L’avventura: Cannes Statement
By Michelangelo Antonioni
Les Blank’s Cinéma Vitalité
By Andrew Horton
I didn’t create the Criterion office’s word-of-the-day bulletin board, but I’m the latest logophile to carry the torch, er, dry-erase marker and update the white board in the kitchen. Occasionally someone will ask me what a certain word means (psocid was particularly popular), but for the most part I just write one each morning while I’m waiting for the coffee to brew and imagine that it’s quietly fomenting an atmosphere of word appreciation throughout the day.

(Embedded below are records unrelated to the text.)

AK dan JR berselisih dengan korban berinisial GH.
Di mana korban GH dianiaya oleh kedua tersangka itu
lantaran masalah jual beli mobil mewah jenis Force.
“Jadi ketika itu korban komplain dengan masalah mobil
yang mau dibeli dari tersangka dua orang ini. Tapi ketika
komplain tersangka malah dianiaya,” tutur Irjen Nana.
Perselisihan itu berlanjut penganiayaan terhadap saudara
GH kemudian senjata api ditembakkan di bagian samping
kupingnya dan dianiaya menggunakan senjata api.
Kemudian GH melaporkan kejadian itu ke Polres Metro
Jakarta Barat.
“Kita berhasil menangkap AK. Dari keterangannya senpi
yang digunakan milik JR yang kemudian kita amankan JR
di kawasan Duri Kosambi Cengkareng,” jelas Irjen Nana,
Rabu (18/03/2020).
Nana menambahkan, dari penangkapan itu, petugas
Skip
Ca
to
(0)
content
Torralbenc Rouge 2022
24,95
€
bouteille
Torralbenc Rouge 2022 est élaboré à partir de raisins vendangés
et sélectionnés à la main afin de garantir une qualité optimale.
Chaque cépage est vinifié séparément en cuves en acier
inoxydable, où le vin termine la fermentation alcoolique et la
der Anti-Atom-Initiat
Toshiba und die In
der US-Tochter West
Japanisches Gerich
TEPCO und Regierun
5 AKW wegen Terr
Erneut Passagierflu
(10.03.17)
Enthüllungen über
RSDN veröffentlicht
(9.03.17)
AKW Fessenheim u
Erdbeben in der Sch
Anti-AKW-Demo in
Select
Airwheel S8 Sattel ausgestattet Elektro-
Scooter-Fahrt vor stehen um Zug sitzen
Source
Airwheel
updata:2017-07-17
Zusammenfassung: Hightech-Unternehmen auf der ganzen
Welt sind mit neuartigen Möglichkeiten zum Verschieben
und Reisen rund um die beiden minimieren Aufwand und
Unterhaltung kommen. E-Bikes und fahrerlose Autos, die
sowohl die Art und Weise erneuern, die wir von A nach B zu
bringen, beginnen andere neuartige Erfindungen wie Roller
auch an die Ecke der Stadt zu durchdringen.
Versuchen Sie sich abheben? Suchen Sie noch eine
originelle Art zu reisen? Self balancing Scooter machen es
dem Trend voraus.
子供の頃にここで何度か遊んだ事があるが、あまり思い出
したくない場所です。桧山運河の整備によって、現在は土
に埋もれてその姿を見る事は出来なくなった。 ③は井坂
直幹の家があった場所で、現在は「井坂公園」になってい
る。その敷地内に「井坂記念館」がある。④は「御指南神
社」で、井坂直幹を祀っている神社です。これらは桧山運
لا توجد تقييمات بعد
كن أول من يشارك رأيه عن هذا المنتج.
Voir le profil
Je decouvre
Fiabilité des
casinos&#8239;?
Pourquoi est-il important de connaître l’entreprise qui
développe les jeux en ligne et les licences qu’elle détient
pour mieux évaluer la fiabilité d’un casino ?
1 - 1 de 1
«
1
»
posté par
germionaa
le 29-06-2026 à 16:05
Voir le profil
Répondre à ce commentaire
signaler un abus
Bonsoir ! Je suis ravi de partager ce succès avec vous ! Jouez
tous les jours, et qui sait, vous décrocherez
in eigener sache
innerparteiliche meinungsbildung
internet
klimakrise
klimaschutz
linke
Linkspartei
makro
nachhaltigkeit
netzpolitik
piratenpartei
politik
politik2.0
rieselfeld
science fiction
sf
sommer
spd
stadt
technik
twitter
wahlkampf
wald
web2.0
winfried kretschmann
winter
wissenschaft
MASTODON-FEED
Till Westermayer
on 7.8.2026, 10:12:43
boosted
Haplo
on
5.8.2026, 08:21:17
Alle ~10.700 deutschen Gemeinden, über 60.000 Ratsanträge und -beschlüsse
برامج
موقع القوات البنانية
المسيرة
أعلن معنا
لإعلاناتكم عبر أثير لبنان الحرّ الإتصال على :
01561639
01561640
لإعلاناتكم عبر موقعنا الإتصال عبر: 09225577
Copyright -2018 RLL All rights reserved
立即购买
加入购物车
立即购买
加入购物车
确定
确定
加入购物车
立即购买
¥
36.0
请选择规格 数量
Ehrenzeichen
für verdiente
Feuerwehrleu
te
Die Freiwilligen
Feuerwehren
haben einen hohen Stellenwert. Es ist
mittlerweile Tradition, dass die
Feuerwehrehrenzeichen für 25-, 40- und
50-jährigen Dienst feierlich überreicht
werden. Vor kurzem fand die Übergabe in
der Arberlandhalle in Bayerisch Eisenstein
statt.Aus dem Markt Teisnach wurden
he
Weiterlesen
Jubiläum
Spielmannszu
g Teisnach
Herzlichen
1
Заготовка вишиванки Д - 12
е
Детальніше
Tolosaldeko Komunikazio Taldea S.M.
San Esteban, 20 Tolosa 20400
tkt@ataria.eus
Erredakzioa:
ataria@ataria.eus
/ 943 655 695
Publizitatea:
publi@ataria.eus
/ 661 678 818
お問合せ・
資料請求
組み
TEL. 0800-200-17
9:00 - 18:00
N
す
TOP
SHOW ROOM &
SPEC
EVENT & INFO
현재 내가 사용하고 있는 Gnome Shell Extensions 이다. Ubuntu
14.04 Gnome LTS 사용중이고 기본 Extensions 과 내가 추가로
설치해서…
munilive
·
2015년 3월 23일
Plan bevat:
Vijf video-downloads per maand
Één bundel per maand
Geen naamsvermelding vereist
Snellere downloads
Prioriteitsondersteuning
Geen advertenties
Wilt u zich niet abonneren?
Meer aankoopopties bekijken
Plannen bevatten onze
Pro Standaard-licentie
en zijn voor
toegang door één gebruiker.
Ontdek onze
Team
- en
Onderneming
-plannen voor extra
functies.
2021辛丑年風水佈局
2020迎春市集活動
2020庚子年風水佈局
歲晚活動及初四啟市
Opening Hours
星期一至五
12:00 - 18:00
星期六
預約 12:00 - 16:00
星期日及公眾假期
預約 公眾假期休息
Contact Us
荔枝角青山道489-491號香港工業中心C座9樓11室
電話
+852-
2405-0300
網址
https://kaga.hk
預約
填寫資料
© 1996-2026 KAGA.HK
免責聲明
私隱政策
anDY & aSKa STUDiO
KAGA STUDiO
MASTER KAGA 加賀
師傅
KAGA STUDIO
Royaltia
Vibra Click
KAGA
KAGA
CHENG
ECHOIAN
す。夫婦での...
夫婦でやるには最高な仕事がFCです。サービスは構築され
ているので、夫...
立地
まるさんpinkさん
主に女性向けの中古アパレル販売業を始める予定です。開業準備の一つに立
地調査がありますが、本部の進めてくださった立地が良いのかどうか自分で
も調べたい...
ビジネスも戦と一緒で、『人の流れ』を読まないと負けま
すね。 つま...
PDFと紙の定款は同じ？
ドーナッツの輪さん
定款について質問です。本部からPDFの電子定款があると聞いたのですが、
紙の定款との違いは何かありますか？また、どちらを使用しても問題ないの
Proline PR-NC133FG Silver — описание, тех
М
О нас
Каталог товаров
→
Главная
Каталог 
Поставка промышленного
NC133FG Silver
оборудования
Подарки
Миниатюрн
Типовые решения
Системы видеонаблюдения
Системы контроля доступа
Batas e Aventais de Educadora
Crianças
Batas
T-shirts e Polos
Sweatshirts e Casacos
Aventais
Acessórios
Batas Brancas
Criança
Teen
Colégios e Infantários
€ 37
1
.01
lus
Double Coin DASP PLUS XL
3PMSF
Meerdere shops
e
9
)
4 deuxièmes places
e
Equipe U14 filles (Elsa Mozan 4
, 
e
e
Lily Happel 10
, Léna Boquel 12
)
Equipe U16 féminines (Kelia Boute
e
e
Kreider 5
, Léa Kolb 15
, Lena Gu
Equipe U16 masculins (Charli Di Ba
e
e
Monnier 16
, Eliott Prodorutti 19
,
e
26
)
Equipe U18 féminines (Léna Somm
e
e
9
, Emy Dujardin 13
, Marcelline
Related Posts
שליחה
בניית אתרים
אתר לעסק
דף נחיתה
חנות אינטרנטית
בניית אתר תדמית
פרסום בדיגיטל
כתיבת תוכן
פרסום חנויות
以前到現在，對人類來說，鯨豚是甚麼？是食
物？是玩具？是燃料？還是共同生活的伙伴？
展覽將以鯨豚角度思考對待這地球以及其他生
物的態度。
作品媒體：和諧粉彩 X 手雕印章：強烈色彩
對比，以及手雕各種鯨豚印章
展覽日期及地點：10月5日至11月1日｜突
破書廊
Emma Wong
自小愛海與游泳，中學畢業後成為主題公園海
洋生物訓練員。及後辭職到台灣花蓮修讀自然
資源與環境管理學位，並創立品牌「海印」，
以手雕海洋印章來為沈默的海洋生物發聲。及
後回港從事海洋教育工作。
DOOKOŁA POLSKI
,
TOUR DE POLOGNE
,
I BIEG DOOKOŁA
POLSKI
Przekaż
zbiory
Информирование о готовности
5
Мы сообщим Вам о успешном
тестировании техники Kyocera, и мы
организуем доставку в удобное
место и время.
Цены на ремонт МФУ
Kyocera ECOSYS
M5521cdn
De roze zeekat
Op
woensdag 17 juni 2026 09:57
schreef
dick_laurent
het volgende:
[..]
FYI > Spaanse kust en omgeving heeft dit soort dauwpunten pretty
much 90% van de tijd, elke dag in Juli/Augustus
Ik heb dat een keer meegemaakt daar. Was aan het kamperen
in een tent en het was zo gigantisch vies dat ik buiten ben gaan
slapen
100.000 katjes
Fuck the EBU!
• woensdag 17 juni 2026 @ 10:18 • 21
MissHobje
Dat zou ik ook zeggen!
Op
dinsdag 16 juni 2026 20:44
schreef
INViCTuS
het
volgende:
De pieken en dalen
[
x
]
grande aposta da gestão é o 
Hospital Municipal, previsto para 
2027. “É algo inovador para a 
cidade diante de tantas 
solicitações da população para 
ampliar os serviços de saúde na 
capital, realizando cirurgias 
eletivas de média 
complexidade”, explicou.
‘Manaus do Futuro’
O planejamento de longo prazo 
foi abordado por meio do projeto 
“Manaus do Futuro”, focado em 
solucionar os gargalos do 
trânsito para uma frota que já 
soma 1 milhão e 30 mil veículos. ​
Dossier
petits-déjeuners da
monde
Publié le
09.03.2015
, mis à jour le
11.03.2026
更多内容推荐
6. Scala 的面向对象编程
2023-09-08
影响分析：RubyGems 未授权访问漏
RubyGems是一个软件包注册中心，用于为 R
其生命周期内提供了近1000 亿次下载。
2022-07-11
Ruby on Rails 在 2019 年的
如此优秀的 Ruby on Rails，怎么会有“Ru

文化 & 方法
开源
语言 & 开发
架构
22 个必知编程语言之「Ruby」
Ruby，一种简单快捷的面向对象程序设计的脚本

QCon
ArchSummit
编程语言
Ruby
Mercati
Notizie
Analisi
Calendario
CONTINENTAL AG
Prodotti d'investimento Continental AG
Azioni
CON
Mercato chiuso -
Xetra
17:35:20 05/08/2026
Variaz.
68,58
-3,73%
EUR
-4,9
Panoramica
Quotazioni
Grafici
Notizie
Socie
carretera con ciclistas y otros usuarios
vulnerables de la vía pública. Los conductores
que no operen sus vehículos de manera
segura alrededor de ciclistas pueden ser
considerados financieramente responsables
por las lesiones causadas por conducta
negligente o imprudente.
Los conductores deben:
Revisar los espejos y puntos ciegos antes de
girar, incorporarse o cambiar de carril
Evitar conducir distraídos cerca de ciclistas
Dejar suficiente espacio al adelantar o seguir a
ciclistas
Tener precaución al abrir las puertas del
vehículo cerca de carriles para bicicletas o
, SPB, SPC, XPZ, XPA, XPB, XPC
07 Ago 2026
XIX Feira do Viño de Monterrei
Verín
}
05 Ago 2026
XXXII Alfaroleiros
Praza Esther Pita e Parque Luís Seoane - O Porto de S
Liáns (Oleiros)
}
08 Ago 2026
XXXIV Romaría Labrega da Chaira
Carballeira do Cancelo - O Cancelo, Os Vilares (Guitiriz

I often get the word of the day from one of the countless scraps littering my purse: words discovered while reading and compulsively scribbled on the back of bookmarks, receipts, Netflix envelopes, or gum wrappers. Some are only suitable for the Urban Dictionary (um, deekis?), but many (especially if I’m reading Cormac McCarthy) find their way to the board later on. For a peek at the dense and violent verbal jungle of Blood Meridian, or simply a preview of some words of the day to come, here are the latest bookmark scrawlings: suzerain, ciborium, groundsel, argosy, esker.
It was Michael in editorial who caught on to my favorite word-harvesting technique: lifting them from the essays written for our DVD booklets. When John Simon’s essay for Sawdust and Tinsel was making the proofing rounds, adumbrate and etiolated (words Michael had also noticed) appeared on the white board soon after. Luc Sante’s “My Lost City,” for Stranger Than Paradise, was another treasure trove of great words: glassine, souk, dipsomaniac, and apotheosis, to name a few. Even just this week, when reading an older essay (Peter Cowie on The Seventh Seal), I jotted down louring for future reference. Cleaning off my desk always turns up at least a half dozen crinkled Post-it notes that at first glance may read like an incantation: boreal, pandect, superjacent, jeremiad. But if reading them can conjure up a desire to sit down and watch the film they described, perhaps that impression isn’t too far off the mark.